Dataset items:
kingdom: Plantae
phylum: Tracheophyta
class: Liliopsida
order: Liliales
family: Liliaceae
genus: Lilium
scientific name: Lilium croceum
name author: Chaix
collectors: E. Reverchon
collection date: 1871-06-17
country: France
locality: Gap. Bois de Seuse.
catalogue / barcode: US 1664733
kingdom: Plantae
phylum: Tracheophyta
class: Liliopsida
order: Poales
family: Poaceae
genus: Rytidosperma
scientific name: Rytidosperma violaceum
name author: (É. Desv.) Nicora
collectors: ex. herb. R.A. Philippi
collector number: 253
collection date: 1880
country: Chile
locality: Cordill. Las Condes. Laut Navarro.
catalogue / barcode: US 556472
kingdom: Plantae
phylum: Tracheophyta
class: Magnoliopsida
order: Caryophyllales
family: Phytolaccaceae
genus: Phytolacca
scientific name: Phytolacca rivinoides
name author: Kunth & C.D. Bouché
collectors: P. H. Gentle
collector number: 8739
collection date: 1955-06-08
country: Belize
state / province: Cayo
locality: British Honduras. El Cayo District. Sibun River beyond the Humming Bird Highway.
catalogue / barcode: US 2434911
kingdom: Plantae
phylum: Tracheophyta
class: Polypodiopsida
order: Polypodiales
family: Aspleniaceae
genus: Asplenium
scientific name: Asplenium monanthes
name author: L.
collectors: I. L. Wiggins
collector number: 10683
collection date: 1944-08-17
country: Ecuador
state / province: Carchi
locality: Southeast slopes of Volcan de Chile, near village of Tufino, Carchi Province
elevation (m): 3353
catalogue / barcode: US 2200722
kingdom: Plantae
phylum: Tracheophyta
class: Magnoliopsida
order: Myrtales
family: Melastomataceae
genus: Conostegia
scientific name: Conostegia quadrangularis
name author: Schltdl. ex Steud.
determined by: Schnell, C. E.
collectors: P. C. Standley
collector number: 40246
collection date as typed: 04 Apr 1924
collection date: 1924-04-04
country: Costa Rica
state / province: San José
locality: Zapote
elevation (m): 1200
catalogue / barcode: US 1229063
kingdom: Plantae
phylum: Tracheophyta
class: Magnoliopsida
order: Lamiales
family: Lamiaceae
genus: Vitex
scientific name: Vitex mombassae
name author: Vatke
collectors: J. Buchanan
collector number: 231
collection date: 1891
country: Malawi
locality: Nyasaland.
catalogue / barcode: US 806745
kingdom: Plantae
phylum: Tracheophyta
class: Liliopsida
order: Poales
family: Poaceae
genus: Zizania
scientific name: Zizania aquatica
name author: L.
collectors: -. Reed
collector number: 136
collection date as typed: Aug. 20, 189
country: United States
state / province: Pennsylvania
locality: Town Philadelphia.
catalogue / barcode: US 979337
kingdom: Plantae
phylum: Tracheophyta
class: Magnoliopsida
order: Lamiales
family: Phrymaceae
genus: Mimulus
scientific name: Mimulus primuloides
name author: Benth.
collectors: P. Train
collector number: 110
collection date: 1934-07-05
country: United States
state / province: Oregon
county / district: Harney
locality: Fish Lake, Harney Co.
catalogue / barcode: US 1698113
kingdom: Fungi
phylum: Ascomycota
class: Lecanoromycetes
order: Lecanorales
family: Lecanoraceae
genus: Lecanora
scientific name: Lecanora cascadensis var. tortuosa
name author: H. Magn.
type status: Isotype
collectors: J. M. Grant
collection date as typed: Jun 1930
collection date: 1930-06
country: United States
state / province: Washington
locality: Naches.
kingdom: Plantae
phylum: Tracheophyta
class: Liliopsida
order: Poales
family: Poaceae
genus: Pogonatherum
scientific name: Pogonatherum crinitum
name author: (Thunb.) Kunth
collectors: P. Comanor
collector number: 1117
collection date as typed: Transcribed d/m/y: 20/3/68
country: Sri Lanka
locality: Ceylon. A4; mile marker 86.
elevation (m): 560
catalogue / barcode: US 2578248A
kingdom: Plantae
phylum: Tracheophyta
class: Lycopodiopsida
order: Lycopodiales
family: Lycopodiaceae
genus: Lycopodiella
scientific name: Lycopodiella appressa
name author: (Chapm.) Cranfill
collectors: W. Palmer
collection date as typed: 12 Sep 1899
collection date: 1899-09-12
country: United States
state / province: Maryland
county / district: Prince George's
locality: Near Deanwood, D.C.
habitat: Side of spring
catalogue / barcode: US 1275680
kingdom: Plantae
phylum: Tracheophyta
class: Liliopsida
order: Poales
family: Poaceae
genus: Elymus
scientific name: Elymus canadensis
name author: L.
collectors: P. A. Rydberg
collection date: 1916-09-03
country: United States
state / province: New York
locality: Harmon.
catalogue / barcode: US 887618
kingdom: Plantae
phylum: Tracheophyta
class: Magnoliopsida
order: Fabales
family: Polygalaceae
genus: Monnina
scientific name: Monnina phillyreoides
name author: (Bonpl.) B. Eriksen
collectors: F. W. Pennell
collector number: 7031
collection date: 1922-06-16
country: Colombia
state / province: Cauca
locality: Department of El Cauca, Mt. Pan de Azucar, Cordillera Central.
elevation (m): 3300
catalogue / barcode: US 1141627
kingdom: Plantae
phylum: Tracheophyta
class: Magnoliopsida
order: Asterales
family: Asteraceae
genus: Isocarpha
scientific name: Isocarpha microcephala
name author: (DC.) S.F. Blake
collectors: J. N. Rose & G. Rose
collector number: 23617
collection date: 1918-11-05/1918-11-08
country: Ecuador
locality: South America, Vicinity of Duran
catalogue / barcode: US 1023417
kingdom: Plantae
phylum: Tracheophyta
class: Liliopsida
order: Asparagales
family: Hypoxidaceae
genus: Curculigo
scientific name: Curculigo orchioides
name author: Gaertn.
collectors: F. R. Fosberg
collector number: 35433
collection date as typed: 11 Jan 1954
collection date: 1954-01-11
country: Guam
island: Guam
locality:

■ **Prompt**
Lay out the data from the line with "order: Lecanorales" to the line with "elevation (m): 3300" as a two-column CSV headed field and value, with one row per line of data. Put each entry in its own quoted field, replacing any line breaks with spaces.

■ **Task solution**
field,value
"order:","Lecanorales"
"family:","Lecanoraceae"
"genus:","Lecanora"
"scientific name:","Lecanora cascadensis var. tortuosa"
"name author:","H. Magn."
"type status:","Isotype"
"collectors:","J. M. Grant"
"collection date as typed:","Jun 1930"
"collection date:","1930-06"
"country:","United States"
"state / province:","Washington"
"locality:","Naches."
"kingdom:","Plantae"
"phylum:","Tracheophyta"
"class:","Liliopsida"
"order:","Poales"
"family:","Poaceae"
"genus:","Pogonatherum"
"scientific name:","Pogonatherum crinitum"
"name author:","(Thunb.) Kunth"
"collectors:","P. Comanor"
"collector number:","1117"
"collection date as typed:","Transcribed d/m/y: 20/3/68"
"country:","Sri Lanka"
"locality:","Ceylon. A4; mile marker 86."
"elevation (m):","560"
"catalogue / barcode:","US 2578248A"
"kingdom:","Plantae"
"phylum:","Tracheophyta"
"class:","Lycopodiopsida"
"order:","Lycopodiales"
"family:","Lycopodiaceae"
"genus:","Lycopodiella"
"scientific name:","Lycopodiella appressa"
"name author:","(Chapm.) Cranfill"
"collectors:","W. Palmer"
"collection date as typed:","12 Sep 1899"
"collection date:","1899-09-12"
"country:","United States"
"state / province:","Maryland"
"county / district:","Prince George's"
"locality:","Near Deanwood, D.C."
"habitat:","Side of spring"
"catalogue / barcode:","US 1275680"
"kingdom:","Plantae"
"phylum:","Tracheophyta"
"class:","Liliopsida"
"order:","Poales"
"family:","Poaceae"
"genus:","Elymus"
"scientific name:","Elymus canadensis"
"name author:","L."
"collectors:","P. A. Rydberg"
"collection date:","1916-09-03"
"country:","United States"
"state / province:","New York"
"locality:","Harmon."
"catalogue / barcode:","US 887618"
"kingdom:","Plantae"
"phylum:","Tracheophyta"
"class:","Magnoliopsida"
"order:","Fabales"
"family:","Polygalaceae"
"genus:","Monnina"
"scientific name:","Monnina phillyreoides"
"name author:","(Bonpl.) B. Eriksen"
"collectors:","F. W. Pennell"
"collector number:","7031"
"collection date:","1922-06-16"
"country:","Colombia"
"state / province:","Cauca"
"locality:","Department of El Cauca, Mt. Pan de Azucar, Cordillera Central."
"elevation (m):","3300"